Hazine Müsteşarlığı, büyük projelere devlet garantisi sağlayan borç üstlenimine ilişkin basın duyurusu yaptı.Müsteşarlık tarafından gerçekleştirilecek borç üstlenimine ilişkin usul ve esasları belirleyen yönetmeliğin 19 Nisan 2014...

Google Haberlere Abone ol
Hazine Müsteşarlığı'dan borç üstlenme açıklaması

Hazine Müsteşarlığı, büyük projelere devlet garantisi sağlayan borç üstlenimine ilişkin basın duyurusu yaptı.

Müsteşarlık tarafından gerçekleştirilecek borç üstlenimine ilişkin usul ve esasları belirleyen yönetmeliğin 19 Nisan 2014 tarihli ve 28977 sayılı Resmi Gazetede yayımlanmasının ardından bazı basın ve yayın organlarında konuya ilişkin yer alan haberler üzerine yapılan yazılı açıklamada öncelikle söz konusu yönetmelik ile yeni bir model ihdas edilmediği vurgulandı.

Yönetmelikle Hazine Müsteşarlığı tarafından gerçekleştirilecek borç üstlenimlerinde mali disiplini ve şeffaflığı arttırmak amacıyla ayrıntılı usul ve esasların belirlendiğine işaret edilen açıklamada şöyle denildi:

“Kamu Özel İşbirliği (KÖİ) modellerinden olan yap-işlet-devret (YİD) modeli ile yapılacak projeler kapsamında yurtdışından sağlanan finansmanın üstlenilmesine yönelik ilk düzenlemeler 25 Haziran 2010 tarihinde 4749 sayılı Kanunda ve 11 Haziran 2011 tarihinde 3996 sayılı Kanunda yapılmıştır. Bilahare, Hazine Müsteşarlığınca gerçekleştirilecek borç üstleniminin genel çerçevesinin çizilmesi amacıyla 21 Şubat 2013 tarihinde 4749 sayılı Kanuna 8/A maddesi ilave edilmiştir. Borç üstlenimi mekanizması, KÖİ projeleri kapsamında proje sahibi idare ile

projeyi gerçekleştirecek olan şirket (görevli şirket) arasında düzenlenen sözleşmelerin süresinden önce feshedilmesi ve tesisin kamuya devredilmesi durumunda fesih tarihine kadar yapılan işler için kullanılmış olan dış finansmanın kamu tarafından üstlenilmesini ifade etmektedir. 3996 sayılı Kanun uyarınca proje şirketlerinin yatırım tutarının minimum yüzde 20’si oranında özkaynak getirme yükümlükleri bulunmaktadır.

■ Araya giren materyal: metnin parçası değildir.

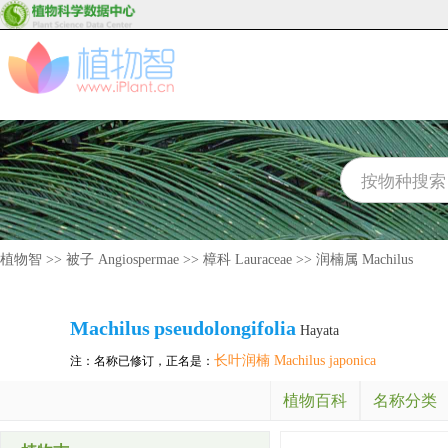
植物智
>>
被子 Angiospermae
>>
樟科 Lauraceae
>>
润楠属 Machilus
Machilus
pseudolongifolia
Hayata
长叶润楠 Machilus japonica
注：名称已修订，正名是：
植物百科
名称分类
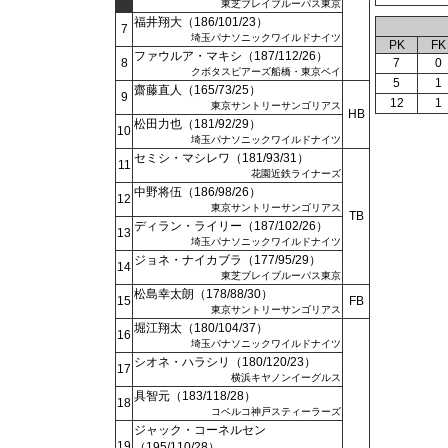
東芝ブレイブルーパス東京
福井翔大（186/101/23）
7
埼玉パナソニックワイルドナイツ
PK
FK
ファウルア・マキシ（187/112/26）
8
7
0
クボタスピアーズ船橋・東京ベイ
5
1
齋藤直人（165/73/25）
9
12
1
東京サントリーサンゴリアス
HB
松田力也（181/92/29）
10
埼玉パナソニックワイルドナイツ
セミシ・マシレワ（181/93/31）
11
花園近鉄ライナーズ
中野将伍（186/98/26）
12
東京サントリーサンゴリアス
TB
ディラン・ライリー（187/102/26）
13
埼玉パナソニックワイルドナイツ
ジョネ・ナイカブラ（177/95/29）
14
東芝ブレイブルーパス東京
松島幸太朗（178/88/30）
15
FB
東京サントリーサンゴリアス
堀江翔太（180/104/37）
16
埼玉パナソニックワイルドナイツ
シオネ・ハラシリ（180/120/23）
17
横浜キヤノンイーグルス
具智元（183/118/28）
18
コベルコ神戸スティーラーズ
ジャック・コーネルセン
19
（195/110/28）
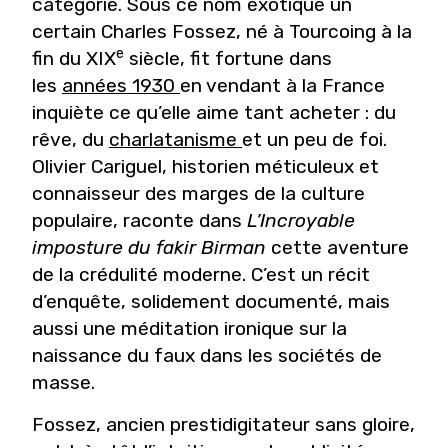
catégorie. Sous ce nom exotique un
certain Charles Fossez, né à Tourcoing à la
e
fin du XIX
siècle, fit fortune dans
les
années 1930
en vendant à la France
inquiète ce qu’elle aime tant acheter : du
rêve, du
charlatanisme
et un peu de foi.
Olivier Cariguel, historien méticuleux et
connaisseur des marges de la culture
populaire, raconte dans
L’Incroyable
imposture du fakir Birman
cette aventure
de la crédulité moderne. C’est un récit
d’enquête, solidement documenté, mais
aussi une méditation ironique sur la
naissance du faux dans les sociétés de
masse.
Fossez, ancien prestidigitateur sans gloire,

Borç üstlenim taahhüdünün kapsamı ise ilgili sözleşme uyarınca şirketin taahhüt ettiği özkaynağı içermeyen finansman olarak belirlenmiştir.”

“Borç üstlenim mekanizması ile hem proje şirketi hem de kreditör açısından projelerin devamlılığı ve başarılı bir şekilde tamamlanması için gereken risk paylaşımı sağlanmış olmaktadır.” ifadesine yer verilen açıklamada şunlar kaydedildi:

“Borç üstlenim taahhüdü sadece yurtdışından sağlanan finansmana tamamen veya kısmen verilebilmektedir. Görevli şirketin kusuru nedeniyle sözleşmenin feshedilmesi halinde fesih tarihi itibarıyla borç bakiyesinin yüzde 85’inin üstlenilmesi yönünde taahhüt verilmek suretiyle kreditörler de risk paylaşımının içerisine dahil edilmiştir. Borç üstlenimi, genel bütçe kapsamındaki kamu idareleri ile özel bütçeli idareler tarafından 3996 sayılı Kanun hükümleri çerçevesinde YİD modeli ile gerçekleştirilen projeler için uygulanan bir mekanizmadır. Kamu iktisadi

teşebbüsleri ve mahalli idarelerin YİD modeli ile gerçekleştirecekleri projeleri için Hazine Müsteşarlığınca borç üstlenim taahhüdü verilmesi mümkün değildir. Genel bütçe kapsamındaki kamu idareleri ile özel bütçeli idareler tarafından 3996 sayılı Kanun hükümlerine göre YİD modeli ile gerçekleştirilen her proje için borç üstlenimi mekanizması uygulanmamaktadır. Bu projelerin asgari yatırım tutarının 1 milyar TL ve üzeri olması koşulu bulunmaktadır. Sağlık Bakanlığı ve Milli Eğitim Bakanlığı tarafından yap-kirala-devret modeli ile gerçekleştirilmesi planlanan projelerde asgari yatırım tutarı 500 milyon TL olarak belirlenmiştir. Hazine risk yönetimi çerçevesinde, mali yıl içerisinde sağlanacak borç üstlenimi taahhütlerine bir sınır getirmek amacıyla yılı merkezi yönetim bütçe kanunu ile borç üstlenim taahhüt limiti getirilmiştir. 2014 yılı için söz konusu limit 3 milyar ABD Doları olarak belirlenmiştir.”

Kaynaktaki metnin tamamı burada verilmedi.